- [Records shown]:
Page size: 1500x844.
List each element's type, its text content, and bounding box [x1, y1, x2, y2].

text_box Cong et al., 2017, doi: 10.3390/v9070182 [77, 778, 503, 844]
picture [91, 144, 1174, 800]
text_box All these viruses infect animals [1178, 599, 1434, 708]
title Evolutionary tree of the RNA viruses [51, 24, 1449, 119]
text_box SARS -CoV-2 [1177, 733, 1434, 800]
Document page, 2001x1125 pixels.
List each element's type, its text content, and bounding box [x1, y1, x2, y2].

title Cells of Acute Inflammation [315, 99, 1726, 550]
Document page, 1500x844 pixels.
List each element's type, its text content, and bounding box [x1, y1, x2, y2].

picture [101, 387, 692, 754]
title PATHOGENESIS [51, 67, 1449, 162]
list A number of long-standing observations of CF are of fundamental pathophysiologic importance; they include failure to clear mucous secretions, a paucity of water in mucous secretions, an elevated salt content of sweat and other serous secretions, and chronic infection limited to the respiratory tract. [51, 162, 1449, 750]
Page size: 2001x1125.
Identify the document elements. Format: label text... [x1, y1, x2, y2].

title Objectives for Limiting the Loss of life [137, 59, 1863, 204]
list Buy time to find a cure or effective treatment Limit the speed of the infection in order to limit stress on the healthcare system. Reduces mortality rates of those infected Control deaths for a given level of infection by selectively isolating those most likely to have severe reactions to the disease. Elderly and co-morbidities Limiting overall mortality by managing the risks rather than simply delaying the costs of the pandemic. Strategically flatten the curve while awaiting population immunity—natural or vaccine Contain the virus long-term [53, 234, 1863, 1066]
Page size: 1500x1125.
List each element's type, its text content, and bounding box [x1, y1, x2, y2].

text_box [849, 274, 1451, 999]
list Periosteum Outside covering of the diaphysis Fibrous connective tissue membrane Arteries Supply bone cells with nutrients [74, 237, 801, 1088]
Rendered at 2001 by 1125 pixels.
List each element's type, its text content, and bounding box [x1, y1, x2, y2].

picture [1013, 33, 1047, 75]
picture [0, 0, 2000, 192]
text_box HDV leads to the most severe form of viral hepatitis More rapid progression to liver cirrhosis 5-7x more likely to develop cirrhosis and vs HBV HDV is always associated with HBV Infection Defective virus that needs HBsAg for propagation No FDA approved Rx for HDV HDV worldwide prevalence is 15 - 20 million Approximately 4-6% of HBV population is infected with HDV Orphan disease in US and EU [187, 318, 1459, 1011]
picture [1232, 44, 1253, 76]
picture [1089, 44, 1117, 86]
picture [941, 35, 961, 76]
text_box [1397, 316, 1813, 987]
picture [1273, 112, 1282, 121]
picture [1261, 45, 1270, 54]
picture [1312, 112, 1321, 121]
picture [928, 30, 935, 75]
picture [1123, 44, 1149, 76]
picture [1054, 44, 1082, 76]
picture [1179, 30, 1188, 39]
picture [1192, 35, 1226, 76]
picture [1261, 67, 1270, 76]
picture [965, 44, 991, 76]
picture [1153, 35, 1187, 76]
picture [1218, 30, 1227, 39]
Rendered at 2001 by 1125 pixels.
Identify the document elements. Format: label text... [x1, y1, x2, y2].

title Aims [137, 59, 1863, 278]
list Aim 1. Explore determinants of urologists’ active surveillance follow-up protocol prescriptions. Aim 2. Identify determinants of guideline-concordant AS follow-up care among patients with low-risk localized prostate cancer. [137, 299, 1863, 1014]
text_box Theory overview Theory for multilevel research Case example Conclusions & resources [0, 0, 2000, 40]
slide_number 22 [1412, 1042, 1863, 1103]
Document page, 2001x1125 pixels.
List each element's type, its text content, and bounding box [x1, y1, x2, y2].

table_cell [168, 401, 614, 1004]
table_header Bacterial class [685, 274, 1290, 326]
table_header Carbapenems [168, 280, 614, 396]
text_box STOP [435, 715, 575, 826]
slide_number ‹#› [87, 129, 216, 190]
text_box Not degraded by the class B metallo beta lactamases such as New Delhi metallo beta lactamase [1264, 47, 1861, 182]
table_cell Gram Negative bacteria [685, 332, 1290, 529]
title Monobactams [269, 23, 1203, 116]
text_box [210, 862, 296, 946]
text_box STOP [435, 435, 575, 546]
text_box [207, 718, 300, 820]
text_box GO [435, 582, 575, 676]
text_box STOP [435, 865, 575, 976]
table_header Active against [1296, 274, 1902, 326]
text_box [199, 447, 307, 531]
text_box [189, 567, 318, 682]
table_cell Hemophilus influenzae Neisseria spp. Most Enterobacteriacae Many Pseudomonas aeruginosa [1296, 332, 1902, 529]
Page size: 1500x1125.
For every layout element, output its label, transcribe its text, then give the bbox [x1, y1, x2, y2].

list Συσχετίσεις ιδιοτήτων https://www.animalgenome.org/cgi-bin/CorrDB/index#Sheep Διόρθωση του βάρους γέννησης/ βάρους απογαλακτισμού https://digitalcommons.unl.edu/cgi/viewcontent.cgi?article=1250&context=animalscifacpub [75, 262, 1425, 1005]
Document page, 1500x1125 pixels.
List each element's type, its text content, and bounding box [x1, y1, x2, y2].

- [What you need to do]: Up to and including the line with "Page size: 2001x1125.", print every line of the material above, starting from its first line, exactly.

- [Response area]:
Page size: 1500x844.
List each element's type, its text content, and bounding box [x1, y1, x2, y2].

text_box Cong et al., 2017, doi: 10.3390/v9070182 [77, 778, 503, 844]
picture [91, 144, 1174, 800]
text_box All these viruses infect animals [1178, 599, 1434, 708]
title Evolutionary tree of the RNA viruses [51, 24, 1449, 119]
text_box SARS -CoV-2 [1177, 733, 1434, 800]
Document page, 2001x1125 pixels.
List each element's type, its text content, and bounding box [x1, y1, x2, y2].

title Cells of Acute Inflammation [315, 99, 1726, 550]
Document page, 1500x844 pixels.
List each element's type, its text content, and bounding box [x1, y1, x2, y2].

picture [101, 387, 692, 754]
title PATHOGENESIS [51, 67, 1449, 162]
list A number of long-standing observations of CF are of fundamental pathophysiologic importance; they include failure to clear mucous secretions, a paucity of water in mucous secretions, an elevated salt content of sweat and other serous secretions, and chronic infection limited to the respiratory tract. [51, 162, 1449, 750]
Page size: 2001x1125.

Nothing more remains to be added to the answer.